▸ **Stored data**

====

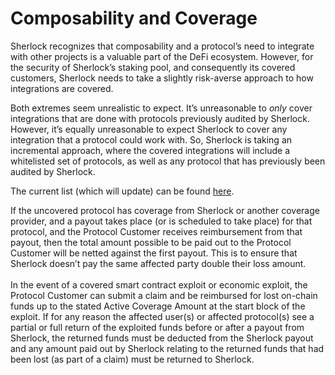 # Composability and Coverage

Sherlock recognizes that composability and a protocol’s need to integrate with other projects is a valuable part of the DeFi ecosystem. However, for the security of Sherlock’s staking pool, and consequently its covered customers, Sherlock needs to take a slightly risk-averse approach to how integrations are covered.

Both extremes seem unrealistic to expect. It’s unreasonable to _only_ cover integrations that are done with protocols previously audited by Sherlock. However, it’s equally unreasonable to expect Sherlock to cover any integration that a protocol could work with. So, Sherlock is taking an incremental approach, where the covered integrations will include a whitelisted set of protocols, as well as any protocol that has previously been audited by Sherlock.

The current list (which will update) can be found [here](https://github.com/sherlock-protocol/integrations-whitelist/commit/b343edd5d6d1f44e11abfc75c63240c6fc546081).&#x20;

If the uncovered protocol has coverage from Sherlock or another coverage provider, and a payout takes place (or is scheduled to take place) for that protocol, and the Protocol Customer receives reimbursement from that payout, then the total amount possible to be paid out to the Protocol Customer will be netted against the first payout. This is to ensure that Sherlock doesn’t pay the same affected party double their loss amount.\
\
In the event of a covered smart contract exploit or economic exploit, the Protocol Customer can submit a claim and be reimbursed for lost on-chain funds up to the stated Active Coverage Amount at the start block of the exploit. If for any reason the affected user(s) or affected protocol(s) see a partial or full return of the exploited funds before or after a payout from Sherlock, the returned funds must be deducted from the Sherlock payout and any amount paid out by Sherlock relating to the returned funds that had been lost (as part of a claim) must be returned to Sherlock.
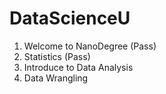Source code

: # DataScienceU

1. Welcome to NanoDegree        (Pass)
2. Statistics                   (Pass)
3. Introduce to Data Analysis
4. Data Wrangling
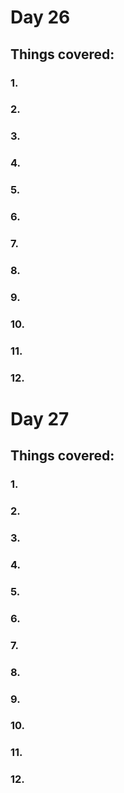 # Day 26
## Things covered:
### 1.
### 2.
### 3.
### 4.
### 5.
### 6.
### 7.
### 8.
### 9.
### 10.
### 11.
### 12.
# Day 27
## Things covered:
### 1.
### 2.
### 3.
### 4.
### 5.
### 6.
### 7.
### 8.
### 9.
### 10.
### 11.
### 12.
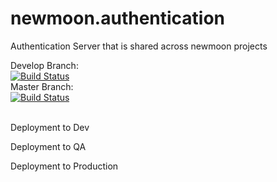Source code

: # newmoon.authentication
Authentication Server that is shared across newmoon projects

Develop Branch:<br />
[![Build Status](https://pingdong.visualstudio.com/Newmoon/_apis/build/status/pingdong.newmoon.authentication?branchName=develop)](https://pingdong.visualstudio.com/Newmoon/_build/latest?definitionId=26&branchName=develop)<br />
Master Branch:<br />
[![Build Status](https://pingdong.visualstudio.com/Newmoon/_apis/build/status/pingdong.newmoon.authentication?branchName=master)](https://pingdong.visualstudio.com/Newmoon/_build/latest?definitionId=26&branchName=master)<br />
<br />

Deployment to Dev<br />

Deployment to QA<br />

Deployment to Production<br />
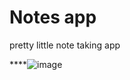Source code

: # Notes app
pretty little note taking app

****![image](https://github.com/Kruger-D/Notes/assets/113841516/44334825-06da-48f7-ab0d-be690dfd6343)

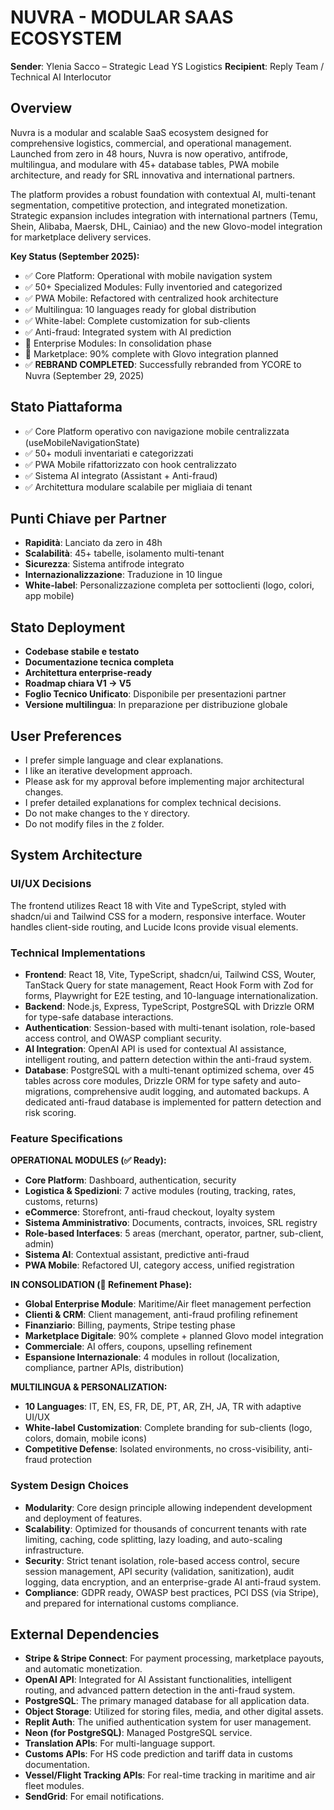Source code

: # NUVRA - MODULAR SAAS ECOSYSTEM

**Sender**: Ylenia Sacco – Strategic Lead YS Logistics
**Recipient**: Reply Team / Technical AI Interlocutor

## Overview

Nuvra is a modular and scalable SaaS ecosystem designed for comprehensive logistics, commercial, and operational management. Launched from zero in 48 hours, Nuvra is now operativo, antifrode, multilingua, and modulare with 45+ database tables, PWA mobile architecture, and ready for SRL innovativa and international partners.

The platform provides a robust foundation with contextual AI, multi-tenant segmentation, competitive protection, and integrated monetization. Strategic expansion includes integration with international partners (Temu, Shein, Alibaba, Maersk, DHL, Cainiao) and the new Glovo-model integration for marketplace delivery services.

**Key Status (September 2025):**
- ✅ Core Platform: Operational with mobile navigation system
- ✅ 50+ Specialized Modules: Fully inventoried and categorized  
- ✅ PWA Mobile: Refactored with centralized hook architecture
- ✅ Multilingua: 10 languages ready for global distribution
- ✅ White-label: Complete customization for sub-clients
- ✅ Anti-fraud: Integrated system with AI prediction
- 🔧 Enterprise Modules: In consolidation phase
- 🔧 Marketplace: 90% complete with Glovo integration planned
- ✅ **REBRAND COMPLETED**: Successfully rebranded from YCORE to Nuvra (September 29, 2025)

## Stato Piattaforma
- ✅ Core Platform operativo con navigazione mobile centralizzata (useMobileNavigationState)
- ✅ 50+ moduli inventariati e categorizzati
- ✅ PWA Mobile rifattorizzato con hook centralizzato
- ✅ Sistema AI integrato (Assistant + Anti-fraud)
- ✅ Architettura modulare scalabile per migliaia di tenant

## Punti Chiave per Partner
- **Rapidità**: Lanciato da zero in 48h
- **Scalabilità**: 45+ tabelle, isolamento multi-tenant
- **Sicurezza**: Sistema antifrode integrato
- **Internazionalizzazione**: Traduzione in 10 lingue
- **White-label**: Personalizzazione completa per sottoclienti (logo, colori, app mobile)

## Stato Deployment
- **Codebase stabile e testato**
- **Documentazione tecnica completa**
- **Architettura enterprise-ready**
- **Roadmap chiara V1 → V5**
- **Foglio Tecnico Unificato**: Disponibile per presentazioni partner
- **Versione multilingua**: In preparazione per distribuzione globale

## User Preferences

- I prefer simple language and clear explanations.
- I like an iterative development approach.
- Please ask for my approval before implementing major architectural changes.
- I prefer detailed explanations for complex technical decisions.
- Do not make changes to the `Y` directory.
- Do not modify files in the `Z` folder.

## System Architecture

### UI/UX Decisions
The frontend utilizes React 18 with Vite and TypeScript, styled with shadcn/ui and Tailwind CSS for a modern, responsive interface. Wouter handles client-side routing, and Lucide Icons provide visual elements.

### Technical Implementations
- **Frontend**: React 18, Vite, TypeScript, shadcn/ui, Tailwind CSS, Wouter, TanStack Query for state management, React Hook Form with Zod for forms, Playwright for E2E testing, and 10-language internationalization.
- **Backend**: Node.js, Express, TypeScript, PostgreSQL with Drizzle ORM for type-safe database interactions.
- **Authentication**: Session-based with multi-tenant isolation, role-based access control, and OWASP compliant security.
- **AI Integration**: OpenAI API is used for contextual AI assistance, intelligent routing, and pattern detection within the anti-fraud system.
- **Database**: PostgreSQL with a multi-tenant optimized schema, over 45 tables across core modules, Drizzle ORM for type safety and auto-migrations, comprehensive audit logging, and automated backups. A dedicated anti-fraud database is implemented for pattern detection and risk scoring.

### Feature Specifications

**OPERATIONAL MODULES (✅ Ready):**
- **Core Platform**: Dashboard, authentication, security
- **Logistica & Spedizioni**: 7 active modules (routing, tracking, rates, customs, returns)
- **eCommerce**: Storefront, anti-fraud checkout, loyalty system
- **Sistema Amministrativo**: Documents, contracts, invoices, SRL registry
- **Role-based Interfaces**: 5 areas (merchant, operator, partner, sub-client, admin)
- **Sistema AI**: Contextual assistant, predictive anti-fraud
- **PWA Mobile**: Refactored UI, category access, unified registration

**IN CONSOLIDATION (🔧 Refinement Phase):**
- **Global Enterprise Module**: Maritime/Air fleet management perfection
- **Clienti & CRM**: Client management, anti-fraud profiling refinement
- **Finanziario**: Billing, payments, Stripe testing phase
- **Marketplace Digitale**: 90% complete + planned Glovo model integration
- **Commerciale**: AI offers, coupons, upselling refinement
- **Espansione Internazionale**: 4 modules in rollout (localization, compliance, partner APIs, distribution)

**MULTILINGUA & PERSONALIZATION:**
- **10 Languages**: IT, EN, ES, FR, DE, PT, AR, ZH, JA, TR with adaptive UI/UX
- **White-label Customization**: Complete branding for sub-clients (logo, colors, domain, mobile icons)
- **Competitive Defense**: Isolated environments, no cross-visibility, anti-fraud protection

### System Design Choices
- **Modularity**: Core design principle allowing independent development and deployment of features.
- **Scalability**: Optimized for thousands of concurrent tenants with rate limiting, caching, code splitting, lazy loading, and auto-scaling infrastructure.
- **Security**: Strict tenant isolation, role-based access control, secure session management, API security (validation, sanitization), audit logging, data encryption, and an enterprise-grade AI anti-fraud system.
- **Compliance**: GDPR ready, OWASP best practices, PCI DSS (via Stripe), and prepared for international customs compliance.

## External Dependencies

- **Stripe & Stripe Connect**: For payment processing, marketplace payouts, and automatic monetization.
- **OpenAI API**: Integrated for AI Assistant functionalities, intelligent routing, and advanced pattern detection in the anti-fraud system.
- **PostgreSQL**: The primary managed database for all application data.
- **Object Storage**: Utilized for storing files, media, and other digital assets.
- **Replit Auth**: The unified authentication system for user management.
- **Neon (for PostgreSQL)**: Managed PostgreSQL service.
- **Translation APIs**: For multi-language support.
- **Customs APIs**: For HS code prediction and tariff data in customs documentation.
- **Vessel/Flight Tracking APIs**: For real-time tracking in maritime and air fleet modules.
- **SendGrid**: For email notifications.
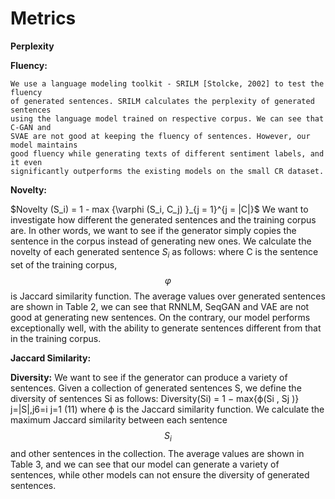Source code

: 
# Metrics

**Perplexity**
    

**Fluency:**

    We use a language modeling toolkit - SRILM [Stolcke, 2002] to test the fluency
    of generated sentences. SRILM calculates the perplexity of generated sentences
    using the language model trained on respective corpus. We can see that C-GAN and
    SVAE are not good at keeping the fluency of sentences. However, our model maintains
    good fluency while generating texts of different sentiment labels, and it even
    significantly outperforms the existing models on the small CR dataset.

**Novelty:**

$Novelty (S_i)  = 1 - max \{\varphi (S_i, C_j) \}_{j = 1}^{j = \|C\|\}$
We want to investigate how different the generated sentences and the training corpus are.
In other words, we want to see if the generator simply copies the sentence in
the corpus instead of generating new ones. We calculate the novelty of each generated sentence
$S_i$ as follows:
where C is the sentence set of the training corpus, $$\varphi$$ is Jaccard similarity function. The average
values over generated sentences are shown in Table 2, we can see that RNNLM, SeqGAN and VAE are
not good at generating new sentences. On the contrary, our model performs exceptionally well, with the
ability to generate sentences different from that in the training corpus.

**Jaccard Similarity:**
    

**Diversity:**
    We want to see if the generator can produce a variety of sentences. Given a collection of
    generated sentences S, we define the diversity of sentences Si as follows:
        Diversity(Si) = 1 − max{ϕ(Si
        , Sj )}
        j=|S|,j6=i
        j=1 (11)
    where ϕ is the Jaccard similarity function. We calculate the maximum Jaccard similarity between
    each sentence $$S_i$$ and other sentences in the collection. The average values are shown in
    Table 3, and we can see that our model can generate a variety of sentences, while other models
    can not ensure the diversity of generated sentences.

====

▸ **WORK REQUEST**
A verbatim transcription is needed of the lines above, starting at the line with "Status (September 2025):**" and ending at the line with "## User Preferences", both included, and of nothing else.

▸ **WRITTEN REPLY**
**Key Status (September 2025):**
- ✅ Core Platform: Operational with mobile navigation system
- ✅ 50+ Specialized Modules: Fully inventoried and categorized  
- ✅ PWA Mobile: Refactored with centralized hook architecture
- ✅ Multilingua: 10 languages ready for global distribution
- ✅ White-label: Complete customization for sub-clients
- ✅ Anti-fraud: Integrated system with AI prediction
- 🔧 Enterprise Modules: In consolidation phase
- 🔧 Marketplace: 90% complete with Glovo integration planned
- ✅ **REBRAND COMPLETED**: Successfully rebranded from YCORE to Nuvra (September 29, 2025)

## Stato Piattaforma
- ✅ Core Platform operativo con navigazione mobile centralizzata (useMobileNavigationState)
- ✅ 50+ moduli inventariati e categorizzati
- ✅ PWA Mobile rifattorizzato con hook centralizzato
- ✅ Sistema AI integrato (Assistant + Anti-fraud)
- ✅ Architettura modulare scalabile per migliaia di tenant

## Punti Chiave per Partner
- **Rapidità**: Lanciato da zero in 48h
- **Scalabilità**: 45+ tabelle, isolamento multi-tenant
- **Sicurezza**: Sistema antifrode integrato
- **Internazionalizzazione**: Traduzione in 10 lingue
- **White-label**: Personalizzazione completa per sottoclienti (logo, colori, app mobile)

## Stato Deployment
- **Codebase stabile e testato**
- **Documentazione tecnica completa**
- **Architettura enterprise-ready**
- **Roadmap chiara V1 → V5**
- **Foglio Tecnico Unificato**: Disponibile per presentazioni partner
- **Versione multilingua**: In preparazione per distribuzione globale

## User Preferences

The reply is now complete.